Como Dorothy, guardamos silencio ante esta difícil disyuntiva: ¿cerebro o corazón? Ambos son importantes, pero, ¿cuál lo es más? Dorothy “ignoraba cuál de sus dos amigos tenía la razón”. El Leñador se cuida de no ser cruel y no hacer daño a nadie, por la ausencia de su cordial órgano. En cambio, los que tienen corazón “tienen algo que los guía y no necesitan equivocarse”. Pero el que habla, el Leñador, es ya, a esas alturas, una cosa: un hombre cosa, un hombre de hojalata.
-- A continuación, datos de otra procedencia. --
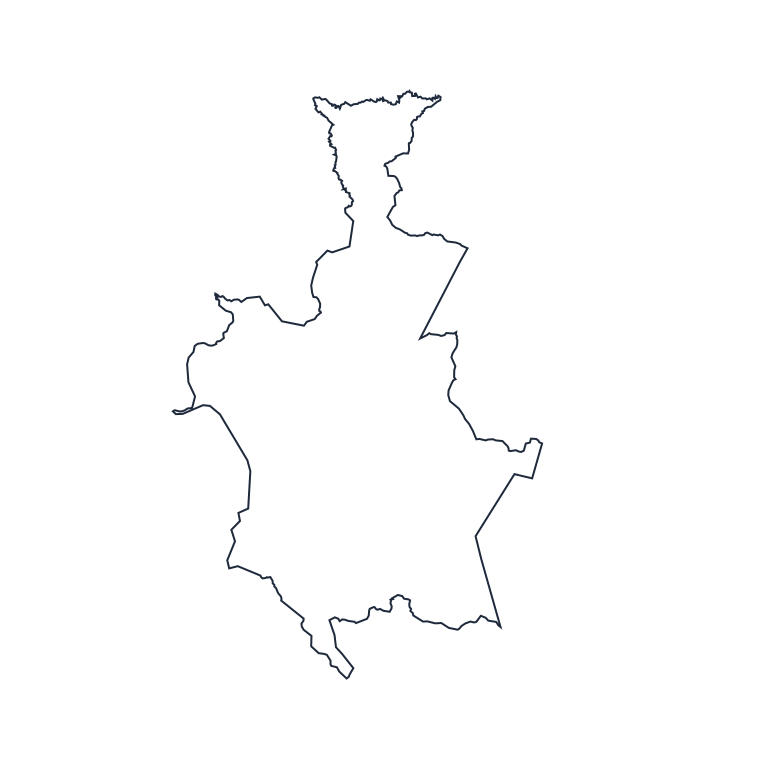 the district of Adansi Asokwa, Ashanti, Ghana, rotated 290°
{"feature_id": "2480657B45906044715427", "entity_name": "Adansi Asokwa", "entity_type": "district", "adm_level": 2, "iso_a3": "GHA", "parent_name": "Ghana", "parent_adm1": "Ashanti", "projection": "mercator", "projection_center": [-1.382, 6.167], "detail": "fine", "context": "isolated", "style": "outline", "palette": "slate", "viewbox_px": 768, "rotation_deg": 290, "n_neighbors": 0, "source": "geoboundaries", "source_scale": "gbopen_adm2", "svg_char_len": 6162}
<svg xmlns="http://www.w3.org/2000/svg" viewBox="0 0 768 768"><g transform="rotate(290 384 384)"><path d="M622.4,223.8L622.1,225.8L619.1,225.5L617.1,229.0L616.9,229.8L618.1,230.9L616.6,233.5L616.0,233.3L616.1,234.8L615.4,235.3L615.8,236.3L615.1,236.7L614.7,239.4L612.5,241.9L610.3,247.7L609.5,246.7L601.8,246.2L600.8,247.0L601.2,248.1L599.8,249.9L598.8,249.9L598.5,248.7L595.4,248.0L594.1,250.5L592.9,249.5L591.4,252.5L590.4,251.5L589.4,251.9L588.9,256.7L589.3,257.3L587.4,259.0L586.7,258.6L583.8,260.1L582.5,258.7L582.4,261.0L581.6,261.7L576.9,262.8L576.1,262.5L573.3,263.5L572.7,262.9L570.4,264.2L570.1,263.4L567.5,263.2L566.9,263.6L567.3,265.0L566.4,268.0L565.8,268.0L564.1,270.3L561.8,270.9L560.8,271.9L561.1,273.4L560.5,275.2L559.3,274.8L558.0,275.4L556.4,277.7L555.9,277.5L554.0,279.2L553.1,278.9L554.4,280.9L553.4,280.8L553.6,281.6L552.6,281.6L552.3,282.4L551.4,282.6L551.5,286.4L550.0,286.7L549.6,287.5L548.3,287.5L546.7,291.2L545.3,292.4L543.8,291.6L541.9,292.4L540.2,292.3L539.1,291.1L539.4,289.9L537.8,289.6L536.2,287.7L535.2,287.5L531.7,289.2L526.6,299.4L501.4,304.5L490.0,290.3L490.0,285.2L475.4,278.5L473.2,280.5L460.0,280.9L451.7,281.9L445.1,285.3L441.6,288.0L442.4,290.8L441.2,293.1L437.7,296.5L434.4,297.6L431.6,297.6L430.4,298.4L430.4,299.5L429.5,300.3L425.0,297.6L421.3,296.7L416.1,290.2L411.4,288.8L408.0,266.7L419.3,248.0L417.2,245.2L423.6,237.4L417.9,225.8L412.3,221.9L413.5,218.9L413.3,217.2L411.8,214.0L409.5,212.3L410.1,210.1L409.0,208.5L409.8,205.6L411.3,203.2L411.3,202.1L410.0,201.0L409.9,198.6L410.8,197.3L411.2,194.6L409.6,195.1L408.4,197.4L407.6,196.6L406.4,197.2L406.2,197.9L406.9,199.0L405.8,200.8L401.6,202.1L398.8,210.2L399.1,215.7L397.7,218.1L391.7,220.8L390.1,220.6L386.4,218.4L379.9,218.3L377.2,215.8L376.1,215.8L372.4,217.8L368.2,215.2L367.1,212.8L365.3,212.2L364.2,212.7L361.6,209.9L360.8,208.2L360.4,205.8L361.0,201.6L360.4,199.4L358.0,195.1L355.0,193.1L348.9,194.0L342.1,191.4L335.3,192.2L318.8,199.6L307.7,210.7L297.7,211.7L295.8,211.7L293.7,207.7L290.9,205.6L289.2,203.4L288.3,201.3L287.8,196.3L286.1,195.0L284.5,198.7L287.1,205.1L302.2,221.2L303.9,227.9L299.4,240.2L265.6,281.7L256.4,288.2L220.5,299.0L213.1,291.3L206.0,295.5L194.8,290.4L185.2,297.8L164.7,297.0L157.8,301.6L162.8,308.9L161.7,333.4L160.4,334.7L159.8,336.4L161.2,339.1L162.4,340.0L162.3,340.9L163.7,343.2L160.9,346.7L158.6,347.6L157.8,349.6L156.2,350.2L155.4,352.2L151.3,356.0L149.1,359.8L147.1,361.2L145.3,361.5L136.1,388.7L134.0,389.3L130.7,388.4L127.9,389.7L125.5,392.7L122.5,402.0L112.6,405.3L108.7,414.8L109.8,419.4L110.0,422.9L105.7,428.4L102.3,429.6L101.1,430.9L101.7,436.6L98.5,440.3L94.5,449.6L96.9,451.1L99.1,451.0L106.5,452.4L116.1,436.8L120.2,428.9L131.1,423.4L143.4,413.5L147.9,417.6L147.8,421.3L146.0,423.5L148.4,425.2L149.1,427.5L149.2,431.8L150.5,437.7L149.7,439.4L157.5,448.3L161.1,448.9L166.2,447.5L167.9,447.5L170.7,450.4L171.1,451.5L169.9,453.2L169.6,454.9L171.3,457.3L170.7,461.0L171.9,467.2L175.6,467.8L177.7,467.3L180.0,465.2L182.9,464.6L183.5,463.9L184.9,465.9L185.4,464.9L190.5,469.2L190.9,473.8L189.1,476.2L190.0,480.8L189.6,482.5L185.5,483.1L183.1,484.4L181.9,486.4L179.8,486.4L178.5,489.5L176.5,490.7L174.1,501.9L175.8,506.0L176.6,514.0L179.0,519.6L177.0,528.3L178.3,537.2L179.4,538.2L183.1,539.6L186.9,542.4L190.4,546.6L190.7,550.2L192.1,552.1L199.3,554.3L199.1,559.5L197.3,562.9L198.8,570.8L196.3,574.1L195.5,576.6L252.7,535.3L272.3,522.1L343.9,537.4L346.0,555.5L382.2,552.9L382.4,549.8L383.7,548.3L384.4,545.8L382.9,540.8L378.8,541.1L376.5,537.6L369.2,538.2L367.1,536.2L366.6,533.7L366.9,530.7L364.1,525.5L364.1,524.0L366.2,523.0L367.8,521.4L370.9,514.8L369.2,508.2L369.4,505.4L367.3,500.6L365.8,498.9L365.0,492.4L363.6,489.7L370.3,483.6L375.6,477.6L378.8,472.2L381.8,469.2L386.5,462.8L390.4,451.9L395.5,448.2L400.0,446.9L408.3,447.4L411.4,448.0L413.0,449.6L414.3,447.6L421.0,445.3L425.1,445.0L432.1,438.2L436.5,438.0L443.3,439.5L446.4,439.2L450.6,437.8L451.6,436.7L453.8,436.2L455.1,434.6L457.4,434.1L455.3,432.4L453.2,425.1L450.7,424.2L448.7,421.3L448.7,418.1L446.9,411.1L447.2,409.1L444.7,407.7L439.1,402.4L524.4,413.5L540.1,416.1L540.6,409.4L541.5,407.8L541.5,403.2L539.6,394.7L541.0,390.8L543.0,388.5L543.6,385.5L542.2,384.0L541.4,379.3L540.4,378.6L541.1,372.8L539.7,371.1L538.1,370.8L536.8,369.2L535.7,366.3L534.3,364.5L534.3,362.6L532.6,358.4L532.5,355.5L533.5,354.3L533.3,352.1L534.7,346.1L534.8,341.6L536.4,337.3L539.6,334.0L542.1,330.0L553.4,331.8L555.9,333.6L564.3,329.5L568.0,330.7L568.9,331.8L571.3,332.3L572.2,334.4L573.9,333.4L574.7,331.8L578.1,329.4L581.5,325.9L582.6,324.0L582.8,322.1L581.1,316.9L587.6,313.4L589.1,311.8L589.3,309.8L591.5,309.9L593.1,312.1L594.9,313.1L596.0,315.0L600.5,317.8L601.6,317.0L607.3,323.1L608.8,327.7L612.7,327.5L618.4,325.1L619.1,325.2L619.5,326.1L621.8,326.8L624.7,325.9L626.6,326.6L630.2,325.3L631.6,324.1L634.6,323.4L636.1,321.5L637.5,320.7L639.7,320.9L642.6,322.0L642.9,323.7L644.3,324.3L646.1,323.7L647.1,324.6L647.6,326.1L650.8,326.8L651.9,327.9L653.3,326.8L654.4,328.3L656.7,328.2L659.4,330.5L660.6,333.4L667.4,337.4L669.9,339.8L673.0,339.0L673.5,336.5L671.2,336.6L670.8,335.5L672.0,334.1L669.4,334.4L669.9,332.4L669.5,331.7L666.9,332.5L668.0,329.2L666.1,326.8L666.7,325.5L665.4,322.4L666.5,320.1L664.9,317.9L667.9,314.5L667.3,313.7L665.3,314.6L664.2,312.0L667.3,310.5L666.9,308.8L668.0,307.8L667.1,307.5L666.6,305.7L663.9,304.5L663.4,303.0L660.7,302.7L657.9,300.9L658.6,300.3L659.9,300.5L659.3,298.8L655.8,301.4L653.6,301.9L653.9,299.4L650.9,299.4L649.7,297.4L649.4,294.9L650.8,294.2L649.9,291.8L651.0,290.6L651.0,287.9L649.5,286.3L650.0,285.8L651.7,286.0L652.6,285.0L651.1,284.7L650.9,282.9L649.5,283.1L648.8,282.4L649.3,280.3L646.9,280.5L646.2,280.0L646.0,278.2L646.9,274.0L645.3,273.8L645.2,270.9L644.6,270.0L641.9,268.0L641.9,266.7L640.5,265.9L639.8,264.2L638.3,263.6L636.5,259.8L634.2,257.8L635.6,251.2L633.7,250.8L631.7,248.3L627.6,248.3L629.6,246.2L629.5,245.6L627.0,244.6L626.8,244.0L627.5,243.5L629.0,243.9L629.6,242.5L629.5,241.5L627.9,240.8L627.8,239.9L629.1,239.3L629.1,236.9L631.6,232.3L631.8,231.5L630.0,228.3L631.3,225.2L630.2,223.7L629.8,221.3L628.5,220.0L627.7,220.0L623.7,223.8L622.4,223.8Z" fill="none" stroke="#1e293b" stroke-width="2"/></g></svg>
Pero, al igual que el chatbot, nos enseña a los que, a diferencia de él y su triste suerte, sí poseemos ese “saltador” (por su raíz sánscrita), esa gacela interior que reacciona desde nuestro pecho con emoción y sensibilidad, por tanto, con amor.

Así comienzo a responder el motivador comentario de Rodrigo Alejandro Solares Acevey. No se trata de pegar pedazos de enciclopedias, como de pedazos de lata estaba hecho el Leñador. Tampoco es una pregunta “fuera de lugar” o “ingenua”, como la conversación del Espantapájaros que prefiere tener sesos, porque también ese pobre hombre sin alma, sin corazón, (porque el corazón también es el alma), es capaz de respondernos a los que sí tenemos inima, como se llama el corazón en rumano, palabra que viene del latín anima, el alma.

Pero Rodrigo concluye: “Del amor, como de otras pasiones, solamente se puede hablar por la experiencia, a través del alma”. O quizás se puede hablar, y más aún, experimentar amor –¡porque de eso se trata!: ¡no de pensarlo, si no sentirlo!—, como el Leñador que perdió todo su cuerpo, y que, después de realizar una larga travesía sin corazón, es capaz de recuperarlo y volver a sentir ese amor que un día palpitó en el centro mismo del alma.

Por eso aprendí del chatbot. Como aprendimos del Hombre sin Corazón, porque quizás, también nosotros perdemos, en la vida, el alma. Pero el verdadero amor aparece, se revela, cuando en nuestro maltrecho y oxidado cuerpo de lata, vuelve a brillar un corazón, lleno de vida y de emoción, de colores, a través del alma.